3段階レビュー

最終更新: 2019年4月19日

3段階レビューは、前回紹介した「従来のやり方」の問題を解消するためのレビュープロセスの一例です。


「部下が作成したたたき台をマネージャーがレビューする」という方法から、

  1. 部下が成果物ドラフトを作成するまえに、少なくとも2回、マネージャーと部下がディスカッションを行う

  2. 上記を通じ、作成すべき成果物(文書)の目的・内容や含まれるべき材料を部下が十分に理解した上で、成果物ドラフトを作成する

  3. その上で、マネージャーが成果物ドラフトをレビューする

という方向に変えようというものです。


具体的な進めかたのイメージは下図のようになります。




このようなプロセスに変えることで、部下は成果物作成のために十分な創造的時間をとることができるようになります。


▲着手

マネージャーが、チーム(部下)に対して成果物の作成と、レビューの進めかた(スケジュール)を提示する。


■目的

チーム(部下)が、成果物のODSC<OはObjectives (目的)、 DはDeliverables (成果物)、 SCは Success Criteria(成功基準):「目的の理解」の回で説明したもの>を文書化する。


▲ディスカッション(レビューその1)

ODSCについて、マネージャーを含むチーム全員が十分に納得するまでディスカッションする。合意されたODSCを(ホワイトボードからの印刷等により)記録・共有する。

ODSCは、この段階で最終決定でなければならない。(これが最終決定であることについて、ディスカッションしたマネージャーが責任を有する、という意味)必要な場合には、上位マネージャーがディスカッションに参加するか、もしくはマネージャーが責任を持って上位マネージャーの承認を得るというプロセスを実施する。


■構成

以下の構成を作成する。(パワーポイントを想定)

  1. 各ページのタイトル

  2. 各ページのメッセージライン(数行)

  3. 各ページに記載する詳細内容(図表等)を短い文章で説明したもの

  4. 特に重要な図表のアイデア(下書き)

▲ディスカッション(レビューその2)

作成された構成(上記の1~4)について、マネージャーを含むチーム全員が十分に納得するまでディスカッションする。「合意した内容を表現していけば、良い成果物が出来上がる」とチームが自信を持って書き始められる状態を目指す。


■表現

最終形を目指して文書を作成する。フォントや色使いについても、ここで仕上げるつもりで作り込む。
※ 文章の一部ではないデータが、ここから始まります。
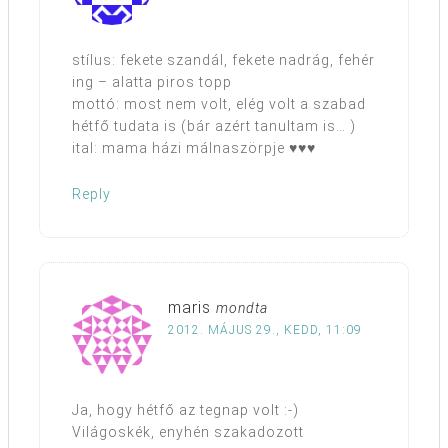
stílus: fekete szandál, fekete nadrág, fehér
ing – alatta piros topp
mottó: most nem volt, elég volt a szabad
hétfő tudata is (bár azért tanultam is… )
ital: mama házi málnaszörpje ♥♥♥
Reply
maris
mondta
2012. MÁJUS 29., KEDD, 11:09
Ja, hogy hétfő az tegnap volt :-)
Világoskék, enyhén szakadozott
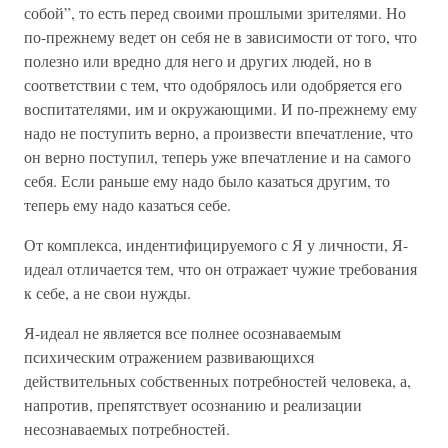
собой”, то есть перед своими прошлыми зрителями. Но
по-прежнему ведет он себя не в зависимости от того, что
полезно или вредно для него и других людей, но в
соответствии с тем, что одобрялось или одобряется его
воспитателями, им и окружающими. И по-прежнему ему
надо не поступить верно, а произвести впечатление, что
он верно поступил, теперь уже впечатление и на самого
себя. Если раньше ему надо было казаться другим, то
теперь ему надо казаться себе.
От комплекса, индентифицируемого с Я у личности, Я-
идеал отличается тем, что он отражает чужие требования
к себе, а не свои нужды.
Я-идеал не является все полнее осознаваемым
психическим отражением развивающихся
действительных собственных потребностей человека, а,
напротив, препятствует осознанию и реализации
несознаваемых потребностей.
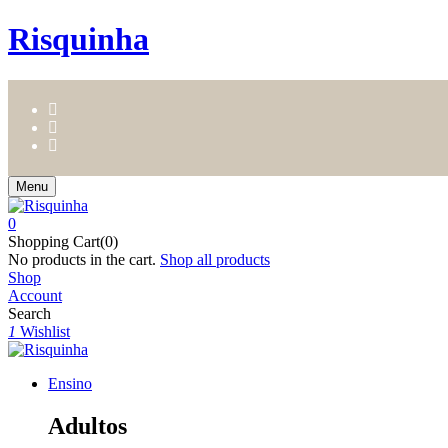
Risquinha
Menu
0
Shopping Cart(0)
No products in the cart.
Shop all products
Shop
Account
Search
1
Wishlist
Ensino
Adultos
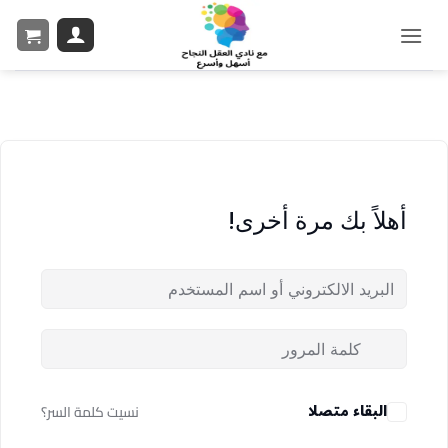
أهلاً بك مرة أخرى!
البقاء متصلا
نسيت كلمة السر؟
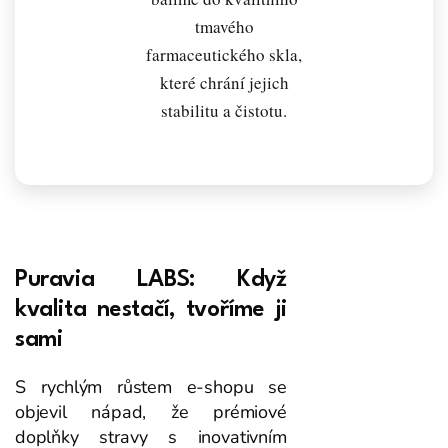
tmavého
farmaceutického skla,
které chrání jejich
stabilitu a čistotu.
Puravia LABS: Když
kvalita nestačí, tvoříme ji
sami
S rychlým růstem e-shopu se
objevil nápad, že prémiové
doplňky stravy s inovativním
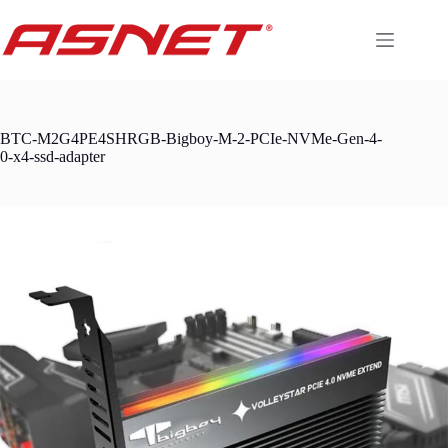
Skip
to
content
BTC-M2G4PE4SHRGB-Bigboy-M-2-PCIe-NVMe-Gen-4-
0-x4-ssd-adapter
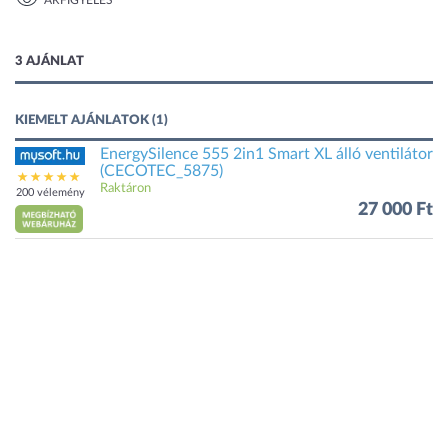
ÁRFIGYELÉS
1 kép
3 AJÁNLAT
KIEMELT AJÁNLATOK (1)
EnergySilence 555 2in1 Smart XL álló ventilátor
(CECOTEC_5875)
Raktáron
200 vélemény
27 000 Ft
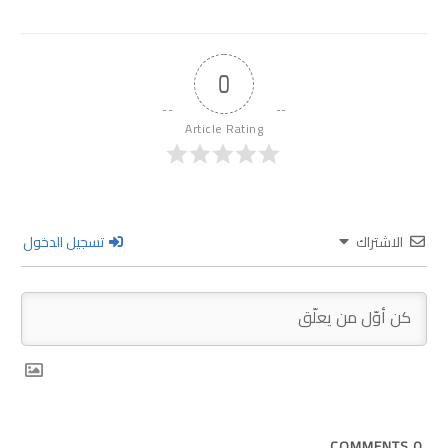
0
Article Rating
الاشتراك
تسجيل الدخول
COMMENTS
0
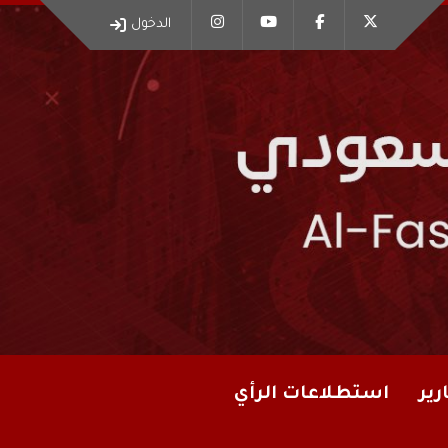
الدخول
رير
استطلاعات الرأي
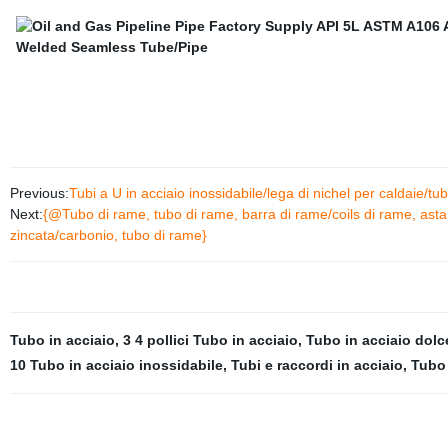
Previous:
Tubi a U in acciaio inossidabile/lega di nichel per caldaie/tu
Next:
{@Tubo di rame, tubo di rame, barra di rame/coils di rame, asta d
zincata/carbonio, tubo di rame}
Tubo in acciaio
,
3 4 pollici Tubo in acciaio
,
Tubo in acciaio dolc
10 Tubo in acciaio inossidabile
,
Tubi e raccordi in acciaio
,
Tubo 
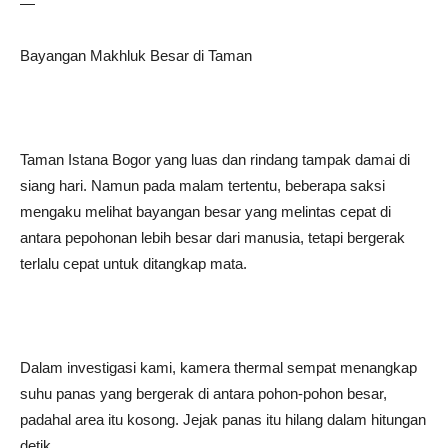
—
Bayangan Makhluk Besar di Taman
Taman Istana Bogor yang luas dan rindang tampak damai di
siang hari. Namun pada malam tertentu, beberapa saksi
mengaku melihat bayangan besar yang melintas cepat di
antara pepohonan lebih besar dari manusia, tetapi bergerak
terlalu cepat untuk ditangkap mata.
Dalam investigasi kami, kamera thermal sempat menangkap
suhu panas yang bergerak di antara pohon-pohon besar,
padahal area itu kosong. Jejak panas itu hilang dalam hitungan
detik.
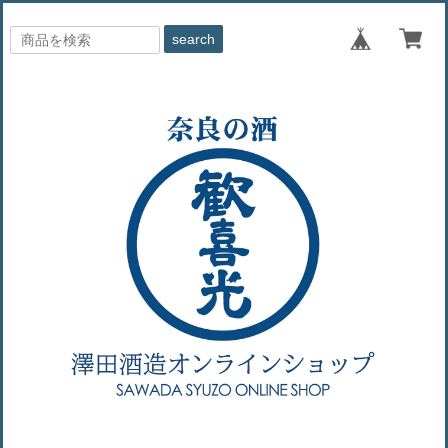
search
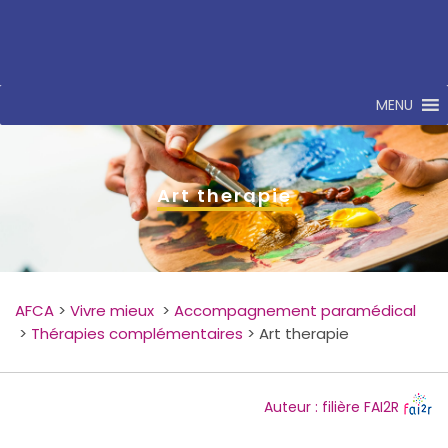
MENU
Art therapie
AFCA
>
Vivre mieux
>
Accompagnement paramédical
>
Thérapies complémentaires
>
Art therapie
Auteur : filière FAI2R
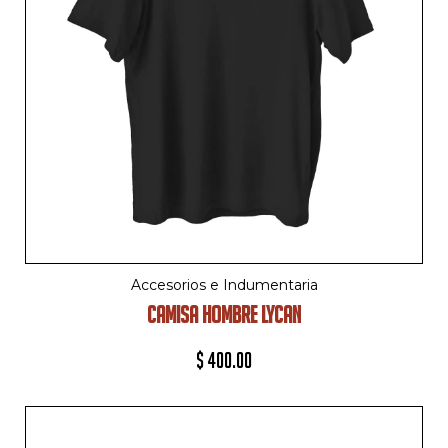
Accesorios e Indumentaria
CAMISA HOMBRE LYCAN
$
400.00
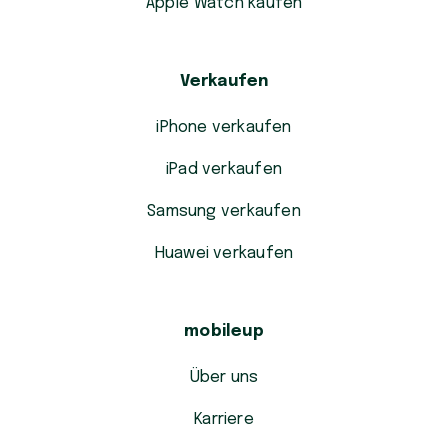
Apple Watch kaufen
Verkaufen
iPhone verkaufen
iPad verkaufen
Samsung verkaufen
Huawei verkaufen
mobileup
Über uns
Karriere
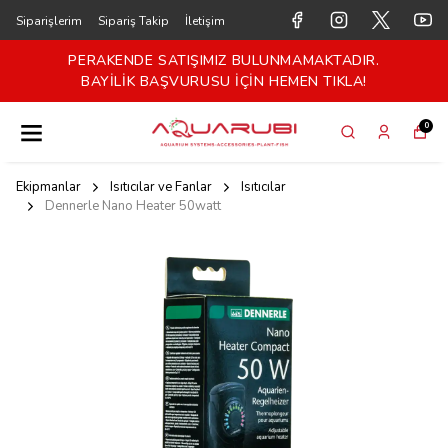
Siparişlerim
Sipariş Takip
İletişim
PERAKENDE SATIŞIMIZ BULUNMAMAKTADIR.
BAYİLİK BAŞVURUSU İÇİN HEMEN TIKLA!
0
Ekipmanlar
Isıtıcılar ve Fanlar
Isıtıcılar
Dennerle Nano Heater 50watt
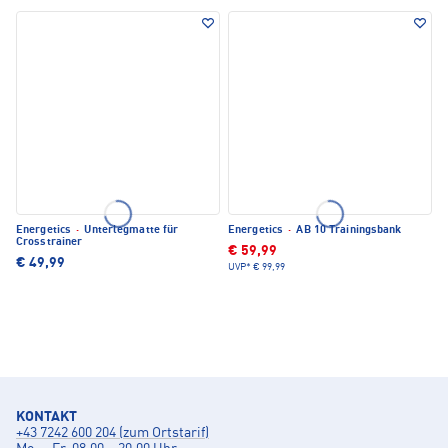
Energetics
·
Unterlegmatte für
Energetics
·
AB 10 Trainingsbank
Crosstrainer
€ 59,99
€ 49,99
UVP*
€ 99,99
KONTAKT
+43 7242 600 204 (zum Ortstarif)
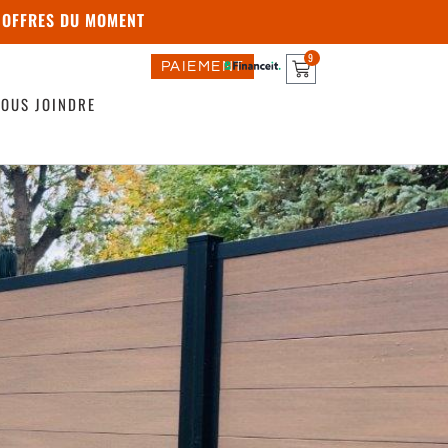
 OFFRES DU MOMENT
9
PAIEMENT
OUS JOINDRE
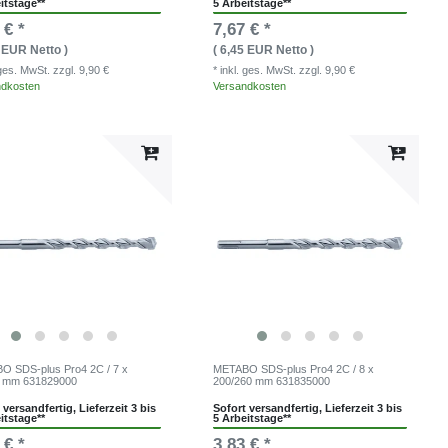
itstage**
5 Arbeitstage**
 € *
7,67 € *
0 EUR Netto )
( 6,45 EUR Netto )
. ges. MwSt.
zzgl. 9,90 €
* inkl. ges. MwSt.
zzgl. 9,90 €
ndkosten
Versandkosten
 SDS-plus Pro4 2C / 7 x
METABO SDS-plus Pro4 2C / 8 x
0 mm 631829000
200/260 mm 631835000
 versandfertig, Lieferzeit 3 bis
Sofort versandfertig, Lieferzeit 3 bis
itstage**
5 Arbeitstage**
 € *
3,83 € *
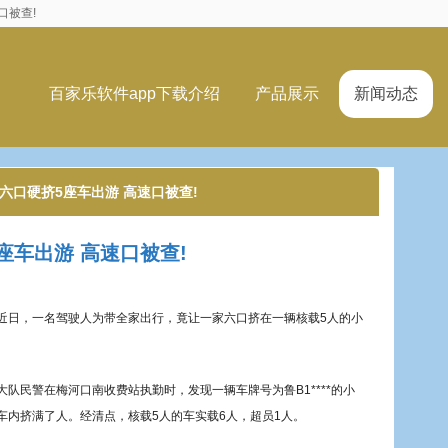
口被查!
百家乐软件app下载介绍
产品展示
新闻动态
家六口硬挤5座车出游 高速口被查!
座车出游 高速口被查!
近日，一名驾驶人为带全家出行，竟让一家六口挤在一辆核载5人的小
队民警在梅河口南收费站执勤时，发现一辆车牌号为鲁B1****的小
车内挤满了人。经清点，核载5人的车实载6人，超员1人。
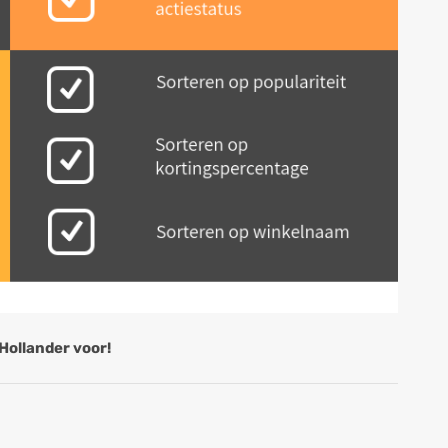
Hollander voor!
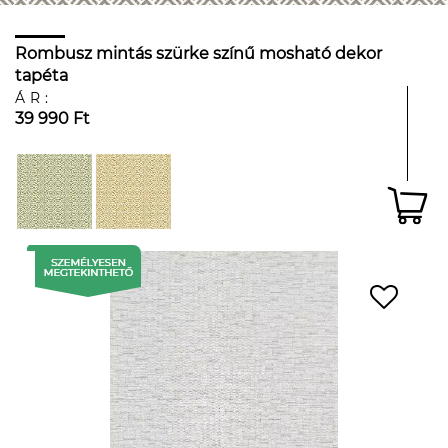
Rombusz mintás szürke színű mosható dekor
tapéta
ÁR:
39 990 Ft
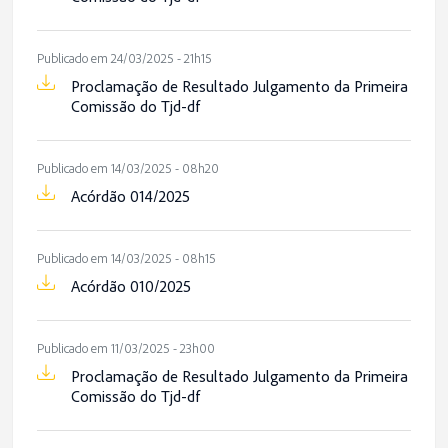
Publicado em 24/03/2025 - 21h15
Proclamação de Resultado Julgamento da Primeira
Comissão do Tjd-df
Publicado em 14/03/2025 - 08h20
Acórdão 014/2025
Publicado em 14/03/2025 - 08h15
Acórdão 010/2025
Publicado em 11/03/2025 - 23h00
Proclamação de Resultado Julgamento da Primeira
Comissão do Tjd-df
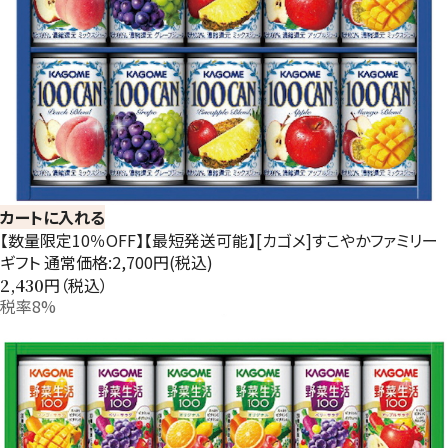
カートに入れる
【数量限定10％OFF】【最短発送可能】[カゴメ]すこやかファミリー
ギフト 通常価格:2,700円(税込)
円（税込）
2,430
税率8%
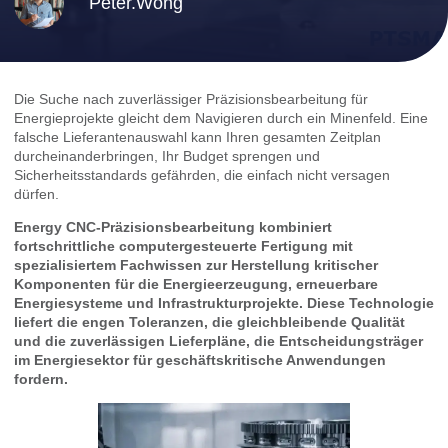
Peter.Wong
Die Suche nach zuverlässiger Präzisionsbearbeitung für
Energieprojekte gleicht dem Navigieren durch ein Minenfeld. Eine
falsche Lieferantenauswahl kann Ihren gesamten Zeitplan
durcheinanderbringen, Ihr Budget sprengen und
Sicherheitsstandards gefährden, die einfach nicht versagen
dürfen.
Energy CNC-Präzisionsbearbeitung kombiniert
fortschrittliche computergesteuerte Fertigung mit
spezialisiertem Fachwissen zur Herstellung kritischer
Komponenten für die Energieerzeugung, erneuerbare
Energiesysteme und Infrastrukturprojekte. Diese Technologie
liefert die engen Toleranzen, die gleichbleibende Qualität
und die zuverlässigen Lieferpläne, die Entscheidungsträger
im Energiesektor für geschäftskritische Anwendungen
fordern.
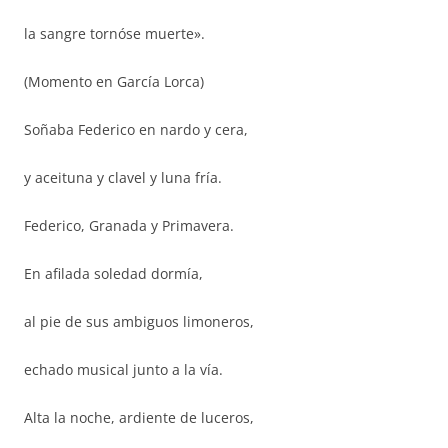
la sangre tornóse muerte».
(Momento en García Lorca)
Soñaba Federico en nardo y cera,
y aceituna y clavel y luna fría.
Federico, Granada y Primavera.
En afilada soledad dormía,
al pie de sus ambiguos limoneros,
echado musical junto a la vía.
Alta la noche, ardiente de luceros,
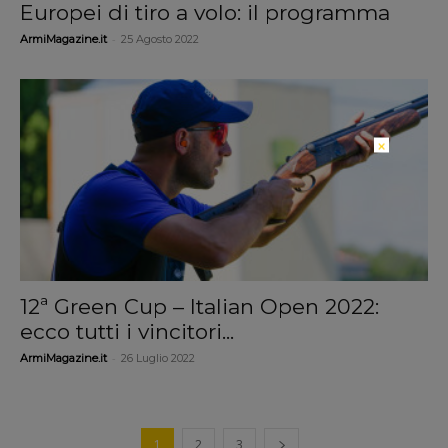
Europei di tiro a volo: il programma
-
ArmiMagazine.it
25 Agosto 2022
×
12ª Green Cup – Italian Open 2022:
ecco tutti i vincitori...
-
ArmiMagazine.it
26 Luglio 2022
1
2
3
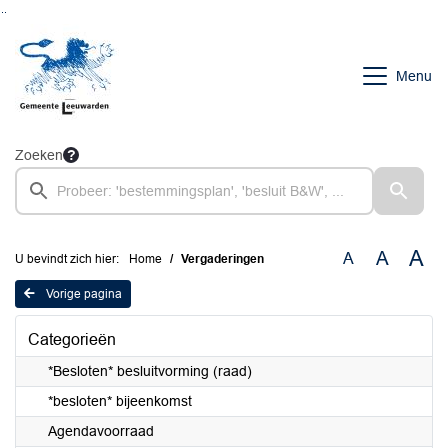
Ga naar de inhoud van deze pagina
Ga naar het zoeken
Ga naar het menu
Menu
Zoeken
A
A
A
U bevindt zich hier:
Home
Vergaderingen
Vorige pagina
Categorieën
*Besloten* besluitvorming (raad)
*besloten* bijeenkomst
Agendavoorraad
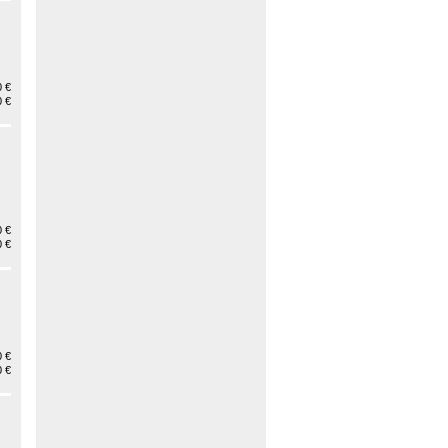
 €
 €
 €
 €
 €
 €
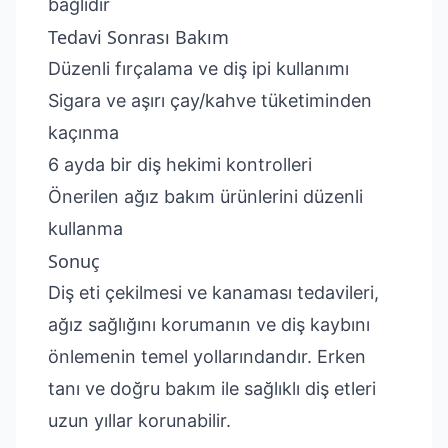
bağlıdır
Tedavi Sonrası Bakım
Düzenli fırçalama ve diş ipi kullanımı
Sigara ve aşırı çay/kahve tüketiminden
kaçınma
6 ayda bir diş hekimi kontrolleri
Önerilen ağız bakım ürünlerini düzenli
kullanma
Sonuç
Diş eti çekilmesi ve kanaması tedavileri,
ağız sağlığını korumanın ve diş kaybını
önlemenin temel yollarındandır. Erken
tanı ve doğru bakım ile sağlıklı diş etleri
uzun yıllar korunabilir.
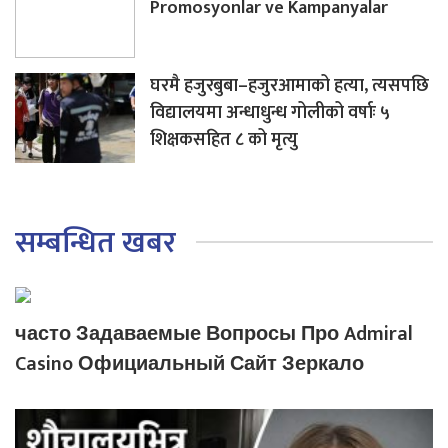
Promosyonlar ve Kampanyalar
घरमै हजुरबुबा–हजुरआमाको हत्या, त्यसपछि
विद्यालयमा अन्धाधुन्ध गोलीको वर्षाः ५
शिक्षकसहित ८ को मृत्यु
सम्बन्धित खबर
часто Задаваемые Вопросы Про Admiral
Casino Официальный Сайт Зеркало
ただし、内容に不安があり、チームやマネージャーとのディスカッションが必要と思う部分については、ムリに仕上げずに、議論の準備にとどめる。


▲レビュー(レビューその3)

詳細な内容がまとまった段階で、あらためて構成が十分かどうかをディスカッションする。

  1. タイトルやメッセージラインが適確か、齟齬は無いか。

  2. ページの重複や不足はないか。

  3. 図表などのコンテンツの重複や不足はないか。

  4. その上で、全てのテキスト、図表について表現レベルでのチェックを行う。

また、ここまでに完成できなかった内容についてディスカッションする。


■修正

レビュー結果を元に、文書を修正、完成させる。


▲最終チェック

レビューの結果が正しく反映されていることを確認する。


■余裕

必要があれば、ここで最後の修正を行うことができる。


上記のようなプロセスに変えることで、以下の効果が得られます。少なくとも私のチームでは、このような効果が実際に出ています。

  1. 納期に余裕がつくれる

  2. 部下が、自分の頭で考える時間を十分につくることができる

  3. 部下が、上司の考えや、成果物をつくるプロセスや考えかたを理解する機会が増える

  4. 大幅な手戻りや全面的なやり直しなどのリスクが低下する。

マネージャーの仕事が増えそうに見えますが、手戻りや、やり直しのリスクを勘案すると、このほうがマネージャ自身も楽になります。本当です。